> What to work on:
Below are the records. Reproduce the line that contains "たら行って見たいと思います。" and every line after it to the end, exactly and alone.

> Data shown:
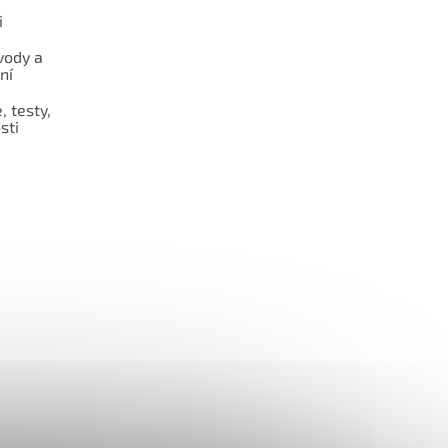
i
vody a
ní
 testy,
sti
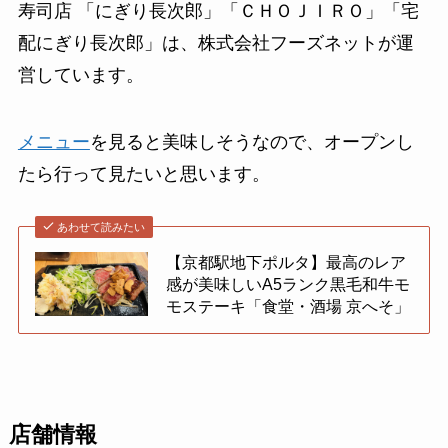
寿司店 「にぎり長次郎」「ＣＨＯＪＩＲＯ」「宅
配にぎり長次郎」は、株式会社フーズネットが運
営しています。
メニュー
を見ると美味しそうなので、オープンし
たら行って見たいと思います。
あわせて読みたい
【京都駅地下ポルタ】最高のレア
感が美味しいA5ランク黒毛和牛モ
モステーキ「食堂・酒場 京へそ」
店舗情報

> Your solution:
たら行って見たいと思います。
あわせて読みたい
【京都駅地下ポルタ】最高のレア
感が美味しいA5ランク黒毛和牛モ
モステーキ「食堂・酒場 京へそ」
店舗情報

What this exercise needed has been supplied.